What to do:
A. In the forum thread, reproduce the passage from "Anyone ever bought" up to and including "someone elses problem.", swapping "warranty" for "guarantee".
B. List every store or retailer mentioned in the forum thread.

# Time for another desktop computer



## Ruby (May 10, 2002)

I found a refurbished dell on walmart's site. Tower only 228.00. We have a good monitor flat screen. I don't remember what all the numbers are but it has windows 7 and 1 TB hard drive.

Anyone ever bought a refurbished computer. This one has a year's warranty. There is no way we can afford a new one. We are tired of buying used and then trying to fix someone elses problem.

Pro's/Con's ?

Here's the link for the one I'm looking at.
http://www.walmart.com/ip/Dell-Refu...dows-7-Professional/20976857?findingMethod=rr


----------



## ninny (Dec 12, 2005)

Check out this website for computers. They have build-your-own computers at a very reasonable price, plus, they have new and re-furbished comps also.

www.tigerdirect.com

.


----------



## bignugly (Jul 13, 2011)

I would avoid refurbished Dell computers. Follow ninny's advice and check out Tiger Direct. Very fast service, good prices and a large variety of products to chose from.


----------



## Nevada (Sep 9, 2004)

It's hard to beat laptops these days, since they come with a monitor, keyboard & mouse. I bought my laptop brand new just over 3 years ago for $239 on sale at Fry's Electronics. I have no plans for upgrade.

It used to be that there was a huge financial incentive to go with a desktop computer, but today the incentive has shifted to laptops.


----------



## mnn2501 (Apr 2, 2008)

I've never had a laptop last as long as a desktop.
Please do NOT buy a refurb -- go to Tiger Direct or one of the other computer retailers and buy a new one -- Heck even Best Buy has new for under $300


----------



## Nevada (Sep 9, 2004)

mnn2501 said:


> I've never had a laptop last as long as a desktop.


I can't recall ever replacing a computer because it wore out. I replace a computer when it's too outdated to meet my needs. Regardless of whether it's a laptop or a desktop model, either one should reasonably last for the useful life of the computer.

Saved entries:
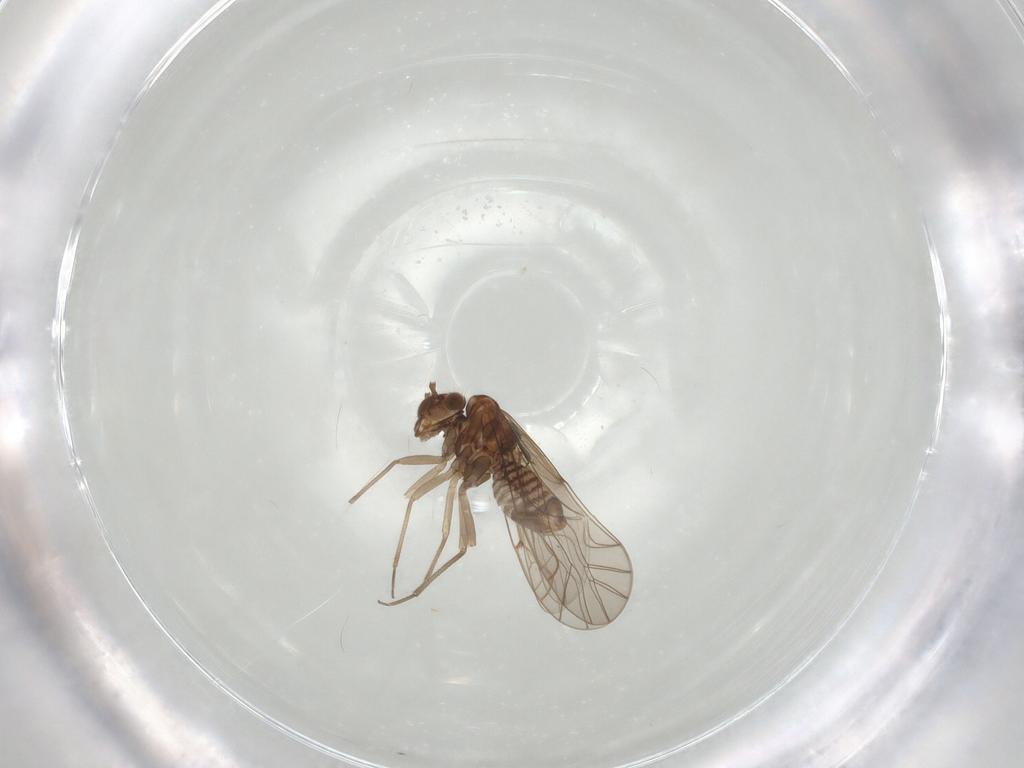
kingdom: Animalia
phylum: Arthropoda
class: Insecta
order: Psocodea
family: Lachesillidae
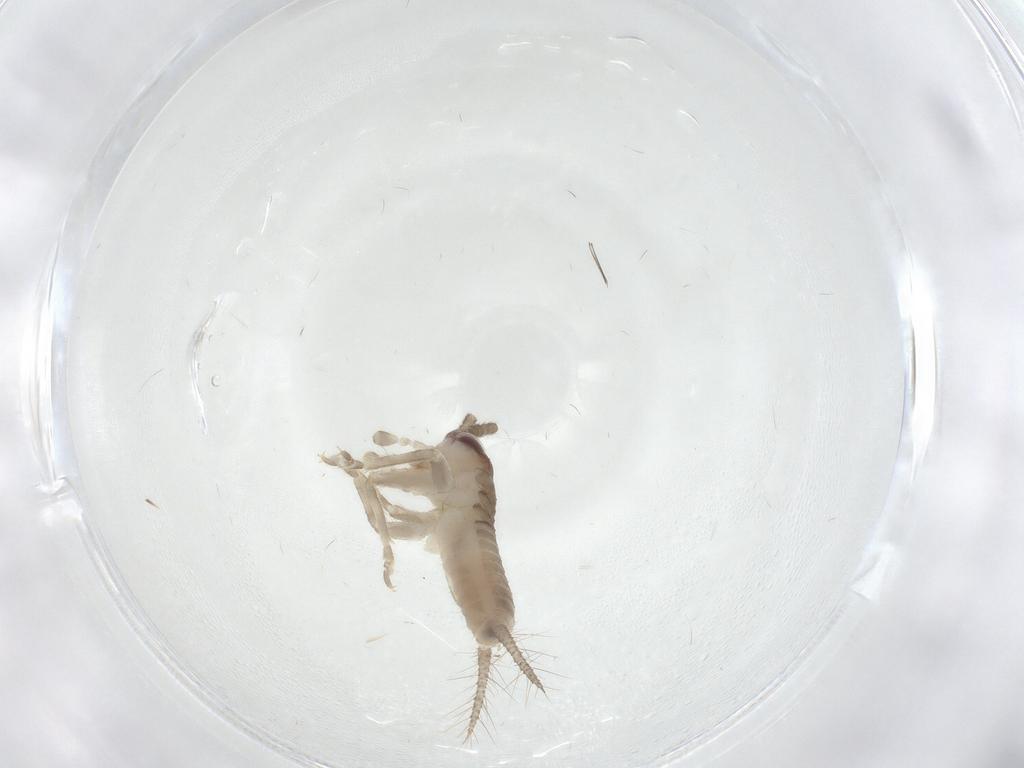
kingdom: Animalia
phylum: Arthropoda
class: Insecta
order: Orthoptera
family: Gryllidae
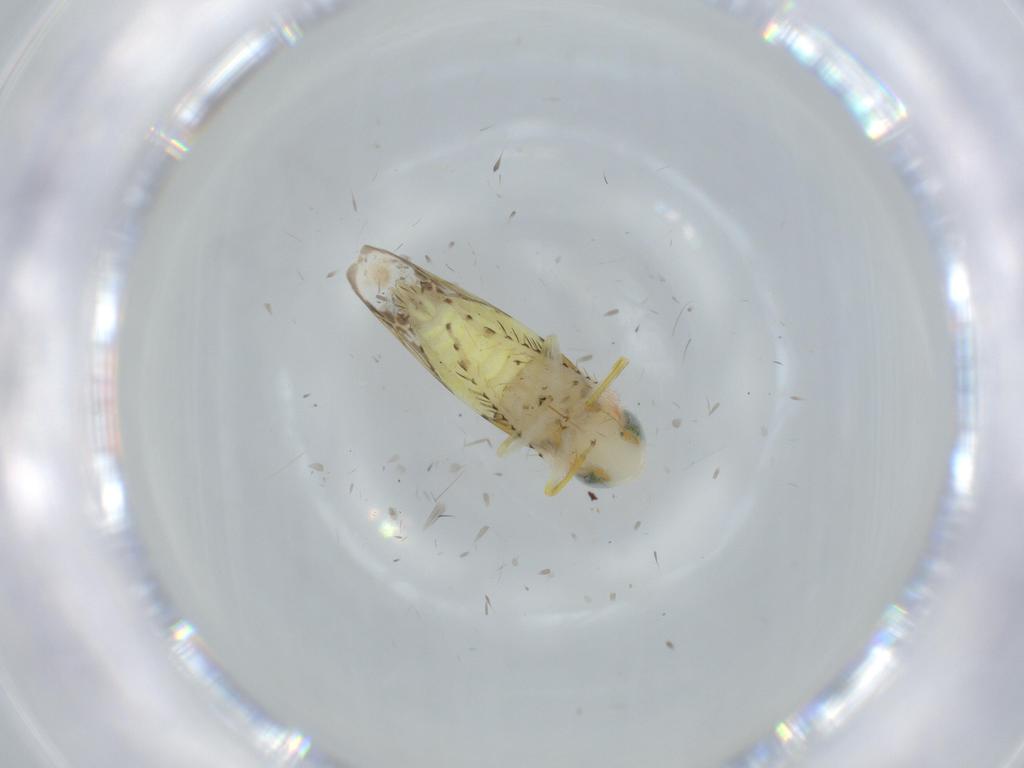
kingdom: Animalia
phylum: Arthropoda
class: Insecta
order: Hemiptera
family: Cicadellidae
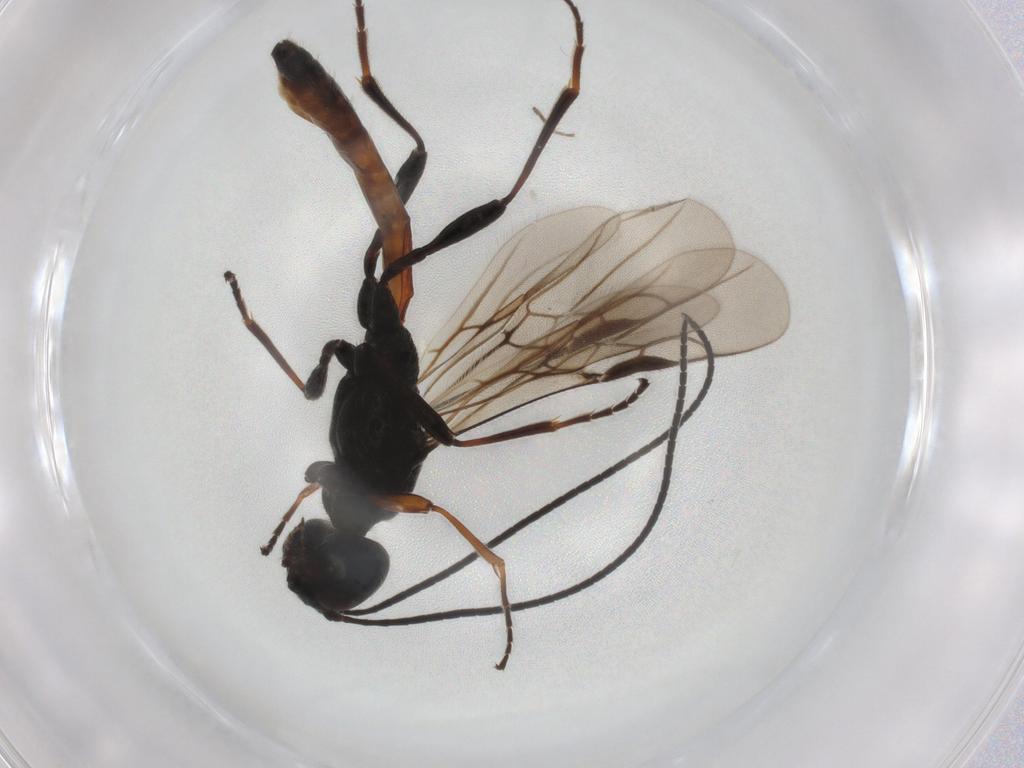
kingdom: Animalia
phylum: Arthropoda
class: Insecta
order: Hymenoptera
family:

Task-by-task solutions:
A.
Anyone ever bought a refurbished computer. This one has a year's guarantee. There is no way we can afford a new one. We are tired of buying used and then trying to fix someone elses problem.

B. walmart, Tiger Direct, Fry's Electronics, Best Buy